* **WORK TO COMPLETE**
Count the lines of the data below that contain the string "status", treating uppercase and lowercase letters as different, and give only that number.
PROVIDED RECORDS below:
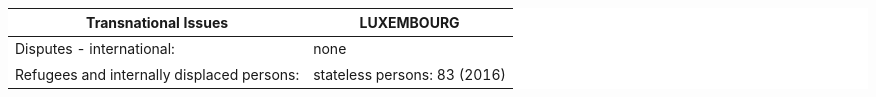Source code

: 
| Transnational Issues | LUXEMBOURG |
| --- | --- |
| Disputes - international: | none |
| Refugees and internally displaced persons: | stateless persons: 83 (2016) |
End of PROVIDED RECORDS.
PROVIDED RECORDS below:
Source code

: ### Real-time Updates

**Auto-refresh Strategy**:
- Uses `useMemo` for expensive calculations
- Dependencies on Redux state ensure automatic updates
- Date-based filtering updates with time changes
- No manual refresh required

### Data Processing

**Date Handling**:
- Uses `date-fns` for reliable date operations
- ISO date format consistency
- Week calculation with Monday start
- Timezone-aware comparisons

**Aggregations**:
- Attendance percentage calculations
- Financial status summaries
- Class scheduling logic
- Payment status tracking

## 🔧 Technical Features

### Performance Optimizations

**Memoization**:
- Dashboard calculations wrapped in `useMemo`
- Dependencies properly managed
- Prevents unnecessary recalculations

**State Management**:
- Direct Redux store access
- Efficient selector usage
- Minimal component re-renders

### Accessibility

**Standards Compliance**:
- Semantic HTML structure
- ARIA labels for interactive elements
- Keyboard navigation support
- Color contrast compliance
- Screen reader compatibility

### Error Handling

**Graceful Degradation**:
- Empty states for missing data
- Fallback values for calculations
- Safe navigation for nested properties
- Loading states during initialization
End of PROVIDED RECORDS.
* **RESPONSE BELOW**
2